Sunday, April 21, 2013

Review: Railsea


Railsea
Railsea by China MiƩville

My rating: 4 of 5 stars



A great example of Meiville doing what he does best: constructing wondrous landscapes of steam-powered fancy and then populating it with larger than life characters perfectly adapted to life within the setting he has created. This time it is the railsea: a post environmental-apocalypse carpeting of endlessly criss-crossing rail tracks that smother what is hinted at being the dried up pacific rim; and the Herman Melvillesque outposters and whaler-analogues who inhabit it.

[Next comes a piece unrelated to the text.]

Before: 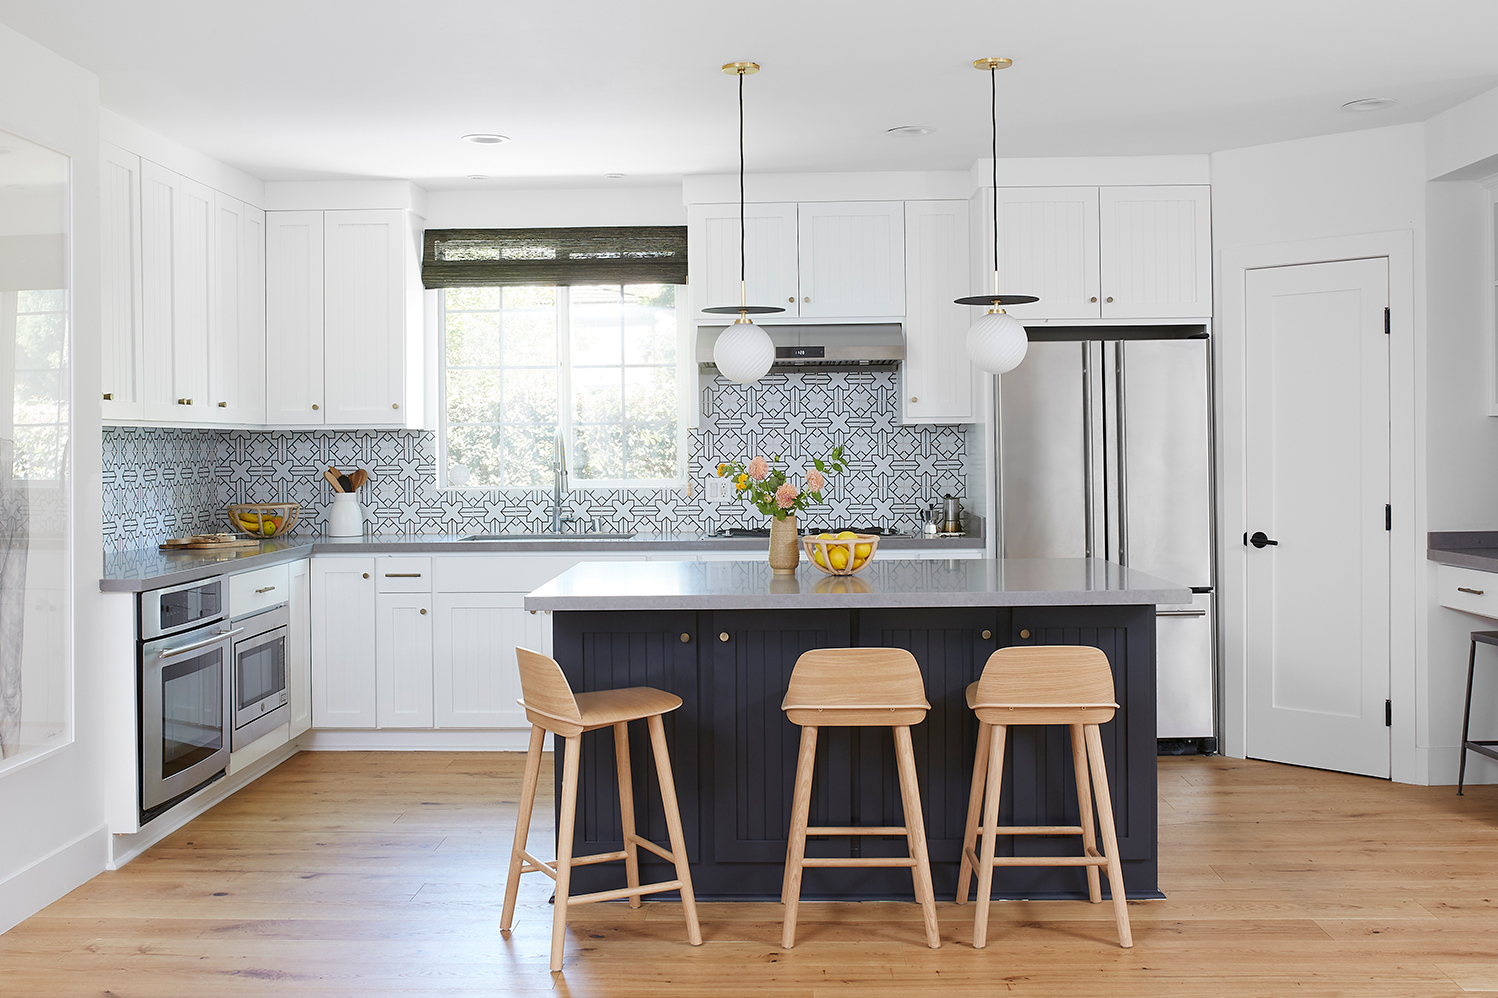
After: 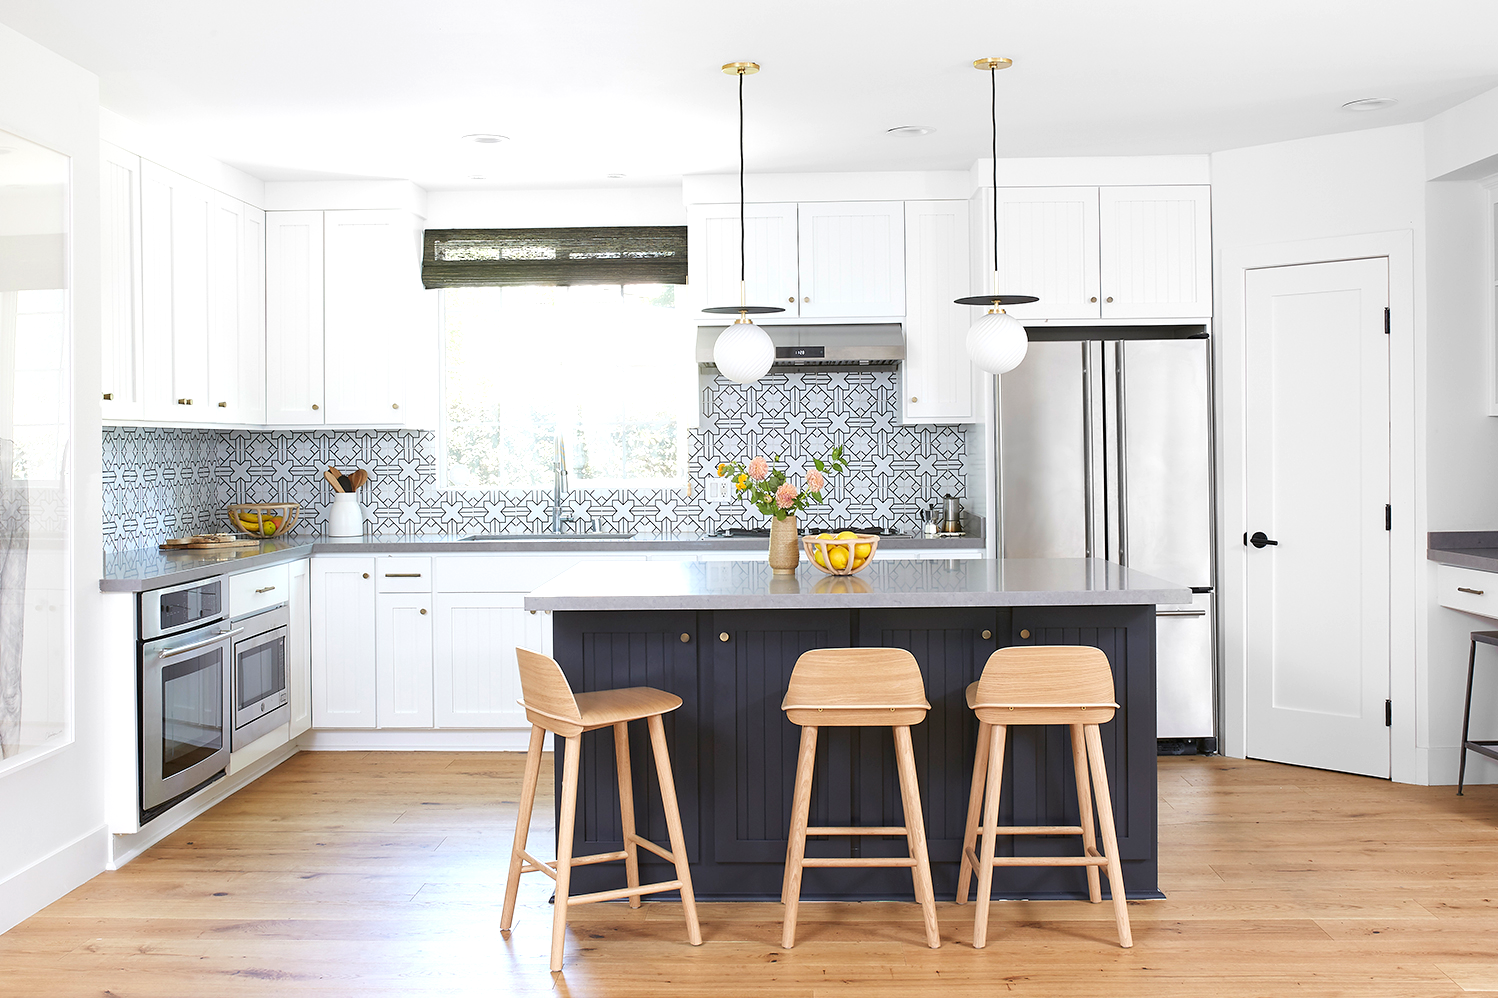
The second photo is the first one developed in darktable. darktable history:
exposure: exposure 0.475 EV, compensate exposure bias true, compensate highlight preservation false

The language is, as always, a delight; the various protagonists deep enough to be engaging without necessarily being deep enough to compel; but as is often the case with Meiville it is the geometries and ecology of the altered landscape which are the real characters of the piece. If a story can be described as characters in action across a setting, then Meiville, to some extent, inverts this: 'Railsea', like many of his novels (I think particularly of The Scar and The Iron Council in this regard) is about the setting creating characters to fulfil actions. That he does so in such a successful way, and creates such a fascinating and successful novel, is a mark of his great skill as storyteller.

In fact, my only disappointment with the book was that it was clearly aimed at a Young Adult audience, resulting in a simplification of language, plot and motivation that diminishes its power. If he had aimed this towards the intellectual complexity of his best works then it would have been a major tour de force: a modern fable of enormous power and symbolic resonance. As it is, the simplification works against the message, and it is simply an extremely good book that doesn't quite reach the majesty it deserves.